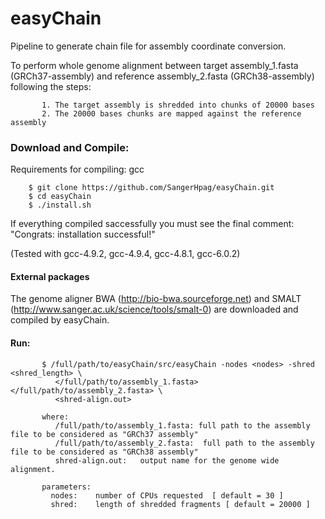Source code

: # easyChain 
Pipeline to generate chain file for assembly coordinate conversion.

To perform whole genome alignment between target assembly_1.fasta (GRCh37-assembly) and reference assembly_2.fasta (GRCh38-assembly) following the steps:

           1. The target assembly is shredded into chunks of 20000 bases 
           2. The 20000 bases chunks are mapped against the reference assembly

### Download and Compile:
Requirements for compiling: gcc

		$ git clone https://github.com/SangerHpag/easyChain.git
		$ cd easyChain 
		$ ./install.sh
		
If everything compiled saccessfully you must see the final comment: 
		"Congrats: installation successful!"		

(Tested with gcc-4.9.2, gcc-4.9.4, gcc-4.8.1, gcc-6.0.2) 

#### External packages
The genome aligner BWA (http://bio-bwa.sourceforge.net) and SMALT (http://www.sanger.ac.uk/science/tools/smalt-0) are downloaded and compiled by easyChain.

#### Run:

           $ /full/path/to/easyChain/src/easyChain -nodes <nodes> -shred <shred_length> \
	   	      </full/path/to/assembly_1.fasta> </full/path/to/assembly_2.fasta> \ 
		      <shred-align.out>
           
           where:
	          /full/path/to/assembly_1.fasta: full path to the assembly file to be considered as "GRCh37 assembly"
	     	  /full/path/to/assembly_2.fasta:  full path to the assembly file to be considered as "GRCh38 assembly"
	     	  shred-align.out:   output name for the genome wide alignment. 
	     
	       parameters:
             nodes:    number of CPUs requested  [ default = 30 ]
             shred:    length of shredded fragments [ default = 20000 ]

★ ★ ★ ★ ★ ★ ★

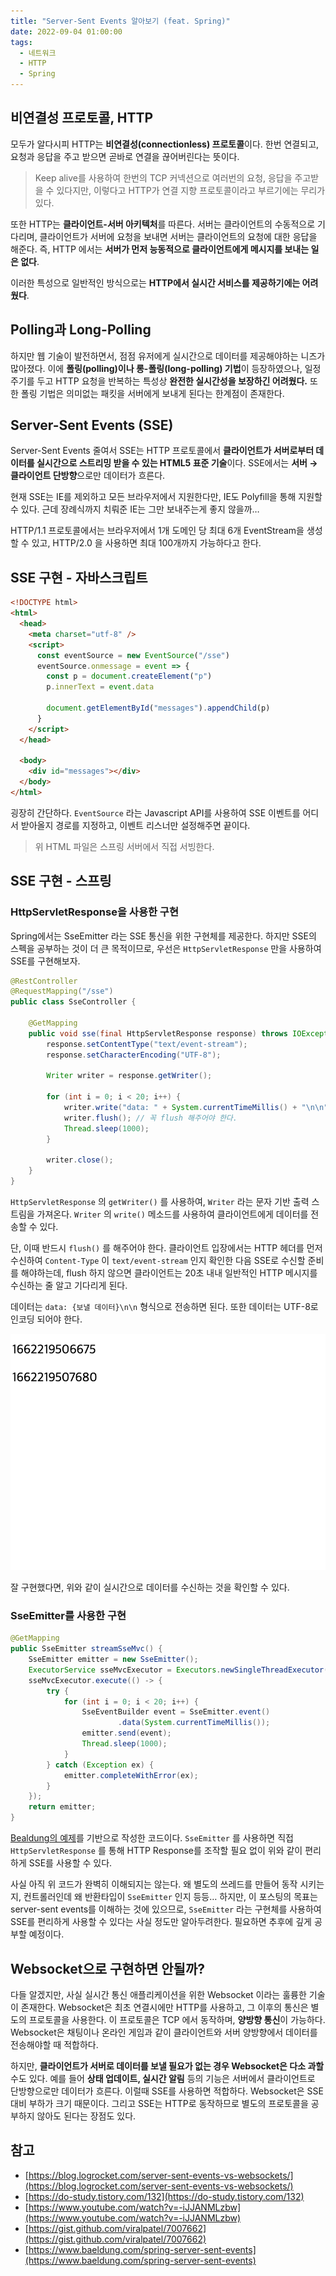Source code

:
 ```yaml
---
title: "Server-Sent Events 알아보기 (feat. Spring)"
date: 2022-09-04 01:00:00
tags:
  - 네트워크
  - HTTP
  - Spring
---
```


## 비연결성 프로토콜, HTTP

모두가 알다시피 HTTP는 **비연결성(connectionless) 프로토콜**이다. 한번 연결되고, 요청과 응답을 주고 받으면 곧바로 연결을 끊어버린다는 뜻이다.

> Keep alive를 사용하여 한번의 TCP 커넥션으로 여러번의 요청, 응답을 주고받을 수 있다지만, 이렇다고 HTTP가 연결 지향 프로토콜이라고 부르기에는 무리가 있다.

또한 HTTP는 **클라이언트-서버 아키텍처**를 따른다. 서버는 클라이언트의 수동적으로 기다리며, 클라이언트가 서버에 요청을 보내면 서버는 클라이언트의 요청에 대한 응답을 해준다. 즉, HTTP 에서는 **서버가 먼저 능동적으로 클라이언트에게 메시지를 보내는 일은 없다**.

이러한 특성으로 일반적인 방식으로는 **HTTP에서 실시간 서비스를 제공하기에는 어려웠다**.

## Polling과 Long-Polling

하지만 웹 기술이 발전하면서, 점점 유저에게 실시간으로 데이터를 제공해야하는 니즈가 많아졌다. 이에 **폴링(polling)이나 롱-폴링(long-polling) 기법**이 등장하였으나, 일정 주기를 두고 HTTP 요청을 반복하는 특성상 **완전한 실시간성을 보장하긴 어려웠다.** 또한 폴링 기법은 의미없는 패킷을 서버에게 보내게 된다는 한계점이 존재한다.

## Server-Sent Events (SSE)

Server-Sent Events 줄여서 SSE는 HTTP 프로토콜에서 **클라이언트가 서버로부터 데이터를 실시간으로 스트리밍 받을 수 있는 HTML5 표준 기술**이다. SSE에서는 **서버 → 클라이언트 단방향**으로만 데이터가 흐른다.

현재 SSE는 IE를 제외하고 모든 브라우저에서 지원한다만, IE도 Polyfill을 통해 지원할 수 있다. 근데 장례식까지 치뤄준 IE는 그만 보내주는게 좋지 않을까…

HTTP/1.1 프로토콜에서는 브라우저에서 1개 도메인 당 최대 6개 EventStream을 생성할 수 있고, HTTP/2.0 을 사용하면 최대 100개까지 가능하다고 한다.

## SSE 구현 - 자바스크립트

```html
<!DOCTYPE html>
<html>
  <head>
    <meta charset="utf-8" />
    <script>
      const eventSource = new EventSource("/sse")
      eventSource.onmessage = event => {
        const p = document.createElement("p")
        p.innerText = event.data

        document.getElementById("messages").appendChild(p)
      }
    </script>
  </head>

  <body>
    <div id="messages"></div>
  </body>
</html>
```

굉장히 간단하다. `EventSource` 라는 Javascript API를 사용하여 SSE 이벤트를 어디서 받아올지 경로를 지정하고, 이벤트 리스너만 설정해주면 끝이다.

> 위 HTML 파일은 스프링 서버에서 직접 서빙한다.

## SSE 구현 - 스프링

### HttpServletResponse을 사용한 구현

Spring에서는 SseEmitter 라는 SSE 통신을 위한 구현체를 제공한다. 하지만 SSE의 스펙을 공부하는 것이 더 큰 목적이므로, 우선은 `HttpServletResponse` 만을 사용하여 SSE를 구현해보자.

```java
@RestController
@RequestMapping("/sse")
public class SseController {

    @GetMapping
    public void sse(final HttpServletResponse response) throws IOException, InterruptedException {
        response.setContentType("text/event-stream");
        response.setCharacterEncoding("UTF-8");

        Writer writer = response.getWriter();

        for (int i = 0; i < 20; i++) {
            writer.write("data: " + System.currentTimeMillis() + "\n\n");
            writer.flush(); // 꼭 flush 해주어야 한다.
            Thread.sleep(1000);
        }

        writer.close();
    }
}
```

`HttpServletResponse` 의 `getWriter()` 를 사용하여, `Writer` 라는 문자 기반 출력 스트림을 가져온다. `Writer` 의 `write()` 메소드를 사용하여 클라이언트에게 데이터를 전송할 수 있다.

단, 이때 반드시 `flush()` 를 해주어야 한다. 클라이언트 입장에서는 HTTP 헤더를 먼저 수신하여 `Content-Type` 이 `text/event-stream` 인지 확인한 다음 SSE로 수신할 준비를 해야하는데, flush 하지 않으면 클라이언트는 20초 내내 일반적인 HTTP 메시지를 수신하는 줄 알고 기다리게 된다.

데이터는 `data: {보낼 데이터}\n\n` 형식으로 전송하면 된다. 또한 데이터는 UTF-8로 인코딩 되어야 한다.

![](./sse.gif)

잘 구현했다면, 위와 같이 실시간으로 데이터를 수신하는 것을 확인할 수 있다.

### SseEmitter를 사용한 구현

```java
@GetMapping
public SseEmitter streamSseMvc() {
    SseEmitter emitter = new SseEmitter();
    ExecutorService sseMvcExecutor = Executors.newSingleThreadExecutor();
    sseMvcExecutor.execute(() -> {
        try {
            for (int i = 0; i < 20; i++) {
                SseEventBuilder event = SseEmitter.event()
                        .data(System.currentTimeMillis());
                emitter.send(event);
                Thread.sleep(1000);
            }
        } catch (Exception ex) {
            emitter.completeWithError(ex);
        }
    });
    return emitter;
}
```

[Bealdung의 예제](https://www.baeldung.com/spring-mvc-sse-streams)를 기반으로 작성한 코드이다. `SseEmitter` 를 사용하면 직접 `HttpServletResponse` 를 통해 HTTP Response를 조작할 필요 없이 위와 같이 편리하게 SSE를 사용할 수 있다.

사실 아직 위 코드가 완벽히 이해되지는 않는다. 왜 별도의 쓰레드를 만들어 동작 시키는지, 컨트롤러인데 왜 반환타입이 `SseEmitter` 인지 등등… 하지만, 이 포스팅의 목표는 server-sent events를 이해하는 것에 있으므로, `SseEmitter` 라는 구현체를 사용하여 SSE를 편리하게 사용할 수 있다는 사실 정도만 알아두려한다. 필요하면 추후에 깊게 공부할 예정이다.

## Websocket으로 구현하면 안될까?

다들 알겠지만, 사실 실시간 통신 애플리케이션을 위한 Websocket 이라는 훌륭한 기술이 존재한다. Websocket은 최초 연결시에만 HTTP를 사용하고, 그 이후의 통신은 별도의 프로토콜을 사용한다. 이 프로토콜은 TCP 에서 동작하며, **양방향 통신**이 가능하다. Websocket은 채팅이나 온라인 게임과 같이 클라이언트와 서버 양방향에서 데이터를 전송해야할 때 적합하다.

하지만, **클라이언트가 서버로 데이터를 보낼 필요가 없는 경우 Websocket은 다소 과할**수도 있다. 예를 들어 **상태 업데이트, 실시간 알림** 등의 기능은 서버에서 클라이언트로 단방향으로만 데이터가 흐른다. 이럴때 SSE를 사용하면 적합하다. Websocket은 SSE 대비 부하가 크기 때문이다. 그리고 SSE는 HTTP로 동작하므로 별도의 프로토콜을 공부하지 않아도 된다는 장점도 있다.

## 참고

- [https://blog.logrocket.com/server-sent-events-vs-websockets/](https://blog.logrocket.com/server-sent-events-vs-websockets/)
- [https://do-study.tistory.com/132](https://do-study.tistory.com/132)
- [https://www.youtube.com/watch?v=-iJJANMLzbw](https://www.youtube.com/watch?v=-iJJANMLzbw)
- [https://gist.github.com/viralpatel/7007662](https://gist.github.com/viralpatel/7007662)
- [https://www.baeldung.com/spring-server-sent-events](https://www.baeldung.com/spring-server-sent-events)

★ ★ ★ ★ ★ ★ ★

• [WHAT IS EXPECTED] Provide the count of lines in the data above containing "프로토콜을", and nothing further.

• [ANSWER BELOW] 2